I’ve had my fair share of a Winter Wonderland when I lived in Toronto for almost 4 years. One of my most vivid memories was walking to the bus stop to catch my bus to the university. I had to walk backwards to protect my face from the pelting wind. Hunched over, step by treacherous step on the icy sidewalk, I kept on thinking: this is it - I’m going to fall on my bum and break my bones and it’s going to be sooo embarrassing, and I’m going to hit my head and be brain-damaged! In hindsight, it would have been a little easier had I not been wearing my trendy high-heeled boots! But fashion always came before comfort when I was a young lady in my early twenties – wouldn’t be caught dead in a pair of flat rubber-soled boots…not on your life!
I love our Houston winters. The sun visits almost every day and we rarely need our heavy coats. But every few years we can expect a sharp dip in the temperature and tiny snowflakes that have the staying power to blanket the ground. It’s short-lived…the warmth of the sun takes care of that!
With the chill in the air, here’s a good recipe that will warm your insides – beef stew with hearty mushrooms, delicate pearl onions and red wine. Use wine that you would enjoy drinking with the stew. I opened a 2007 Côtes-du-Rhône from Saint-Esprit, our newest best buy - inexpensive but quite good.
Beef stew with portabella mushrooms, pearl onions and red wine
2 thick (1/3-inch) slices of pancetta, cubed into ½-inch pieces
2 - 2½ lbs beef stewing meat (beef chuck is good)
cooking oil, for browning
1 bag frozen pearl onions, about 14oz (they’re peeled and ready to go!)
1½ cups red wine. 1½ - 2 cups low-sodium beef broth
2 bay leaves, preferably fresh, if available
1 tablespoon Hungarian paprika
1 tablespoon freshly ground black pepper
16 – 20 ounces baby portabella mushrooms, sliced thick
½ teaspoon red pepper flakes
½ - 1 teaspoon salt
3 tablespoons flour
¼ cup freshly chopped parsley
Sear the pancetta in a heavy pot (I used my Le Creuset Dutch Oven) over high heat. With a slotted spoon, remove pancetta to a bowl and set aside.
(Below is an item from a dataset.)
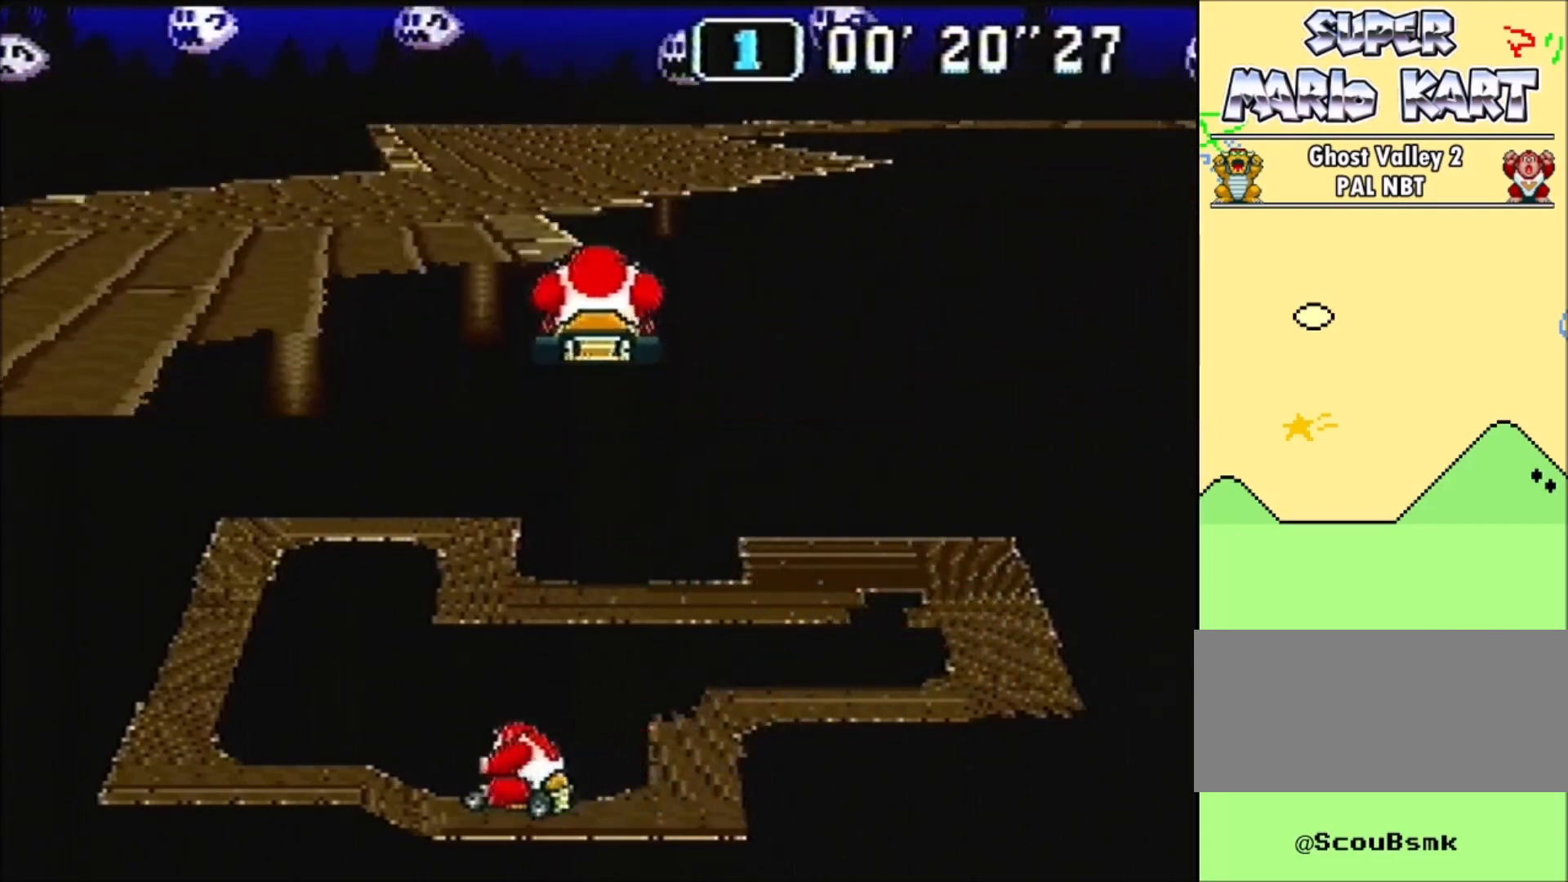
{"buttons": ["B"], "events": [[100, "R1", "up"], [200, "DPAD_RIGHT", "up"], [300, "DPAD_LEFT", "down"], [300, "R1", "down"], [400, "DPAD_LEFT", "up"], [433, "R1", "up"]]}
Brown the stewing meat in the remaining fat in about 3 batches, adding cooking oil if necessary. Sear meat until brown on most sides, turning the pieces quickly. Remove each batch of meat and add to pancetta in a bowl.
Add the pearl onions to the remaining oil (it’s ok if they’re still frozen) and brown them until caramel in color. Be careful not to burn the juices and bits of meat on the bottom of the pan.
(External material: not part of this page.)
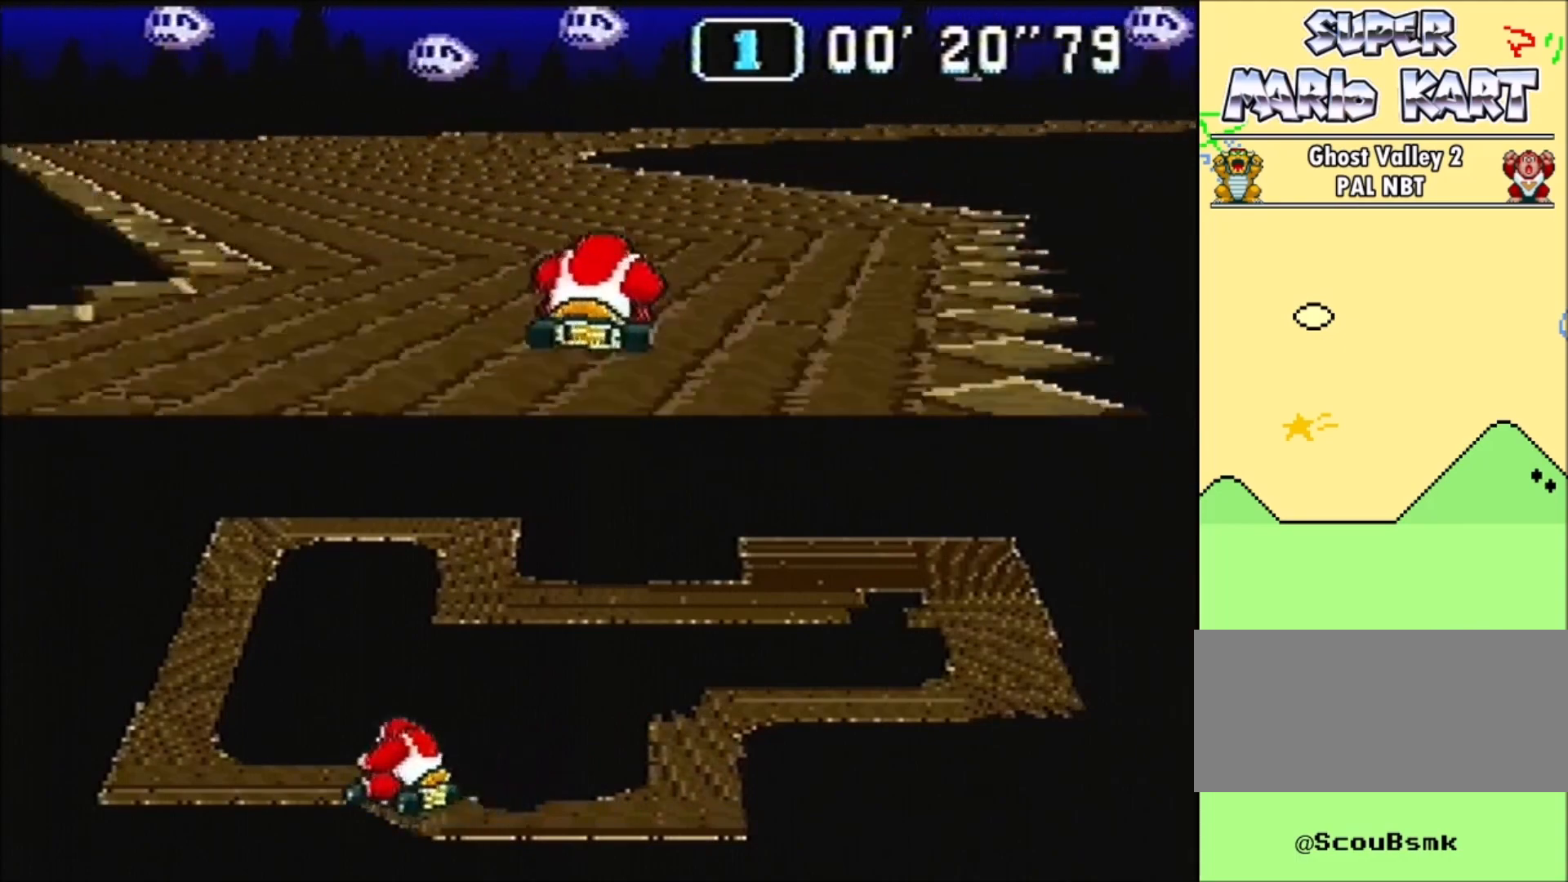
{"buttons": ["B", "R1", "DPAD_UP", "DPAD_RIGHT"], "events": [[234, "DPAD_RIGHT", "down"], [400, "R1", "down"], [467, "DPAD_UP", "down"]]}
Carefully add the red wine and cook for about a minute, scraping the bottom with a spatula. You want the wine to loosen all the delicious flavors at the bottom of the pot. Add beef broth, bay leaves, paprika and black pepper. If most of the meat is not covered with the liquids, add more wine or broth. Reduce the heat to ‘low’ and allow the mixture to simmer slowly until the meat starts to become tender, about 1 - 1½ hours, depending on the cut of meat you use.
Add mushrooms and red pepper flakes to meat. Season with salt to your liking and continue to simmer until the mushrooms and meat are very tender, about 30 minutes to 1 hour.
When the meat is tender and the mushrooms are soft, whisk the flour with ¼ cup water in a small bowl until smooth. Add to stew and cook for an additional 10 minutes to thicken the broth.
To serve: Add fresh parsley to the stew and serve with mashed potatoes or polenta. It’s even better the next day! Here I served it in individual soup dishes with mashed white and sweet potatoes. Broil for a few minutes to brown the tops of the potatoes if you wish.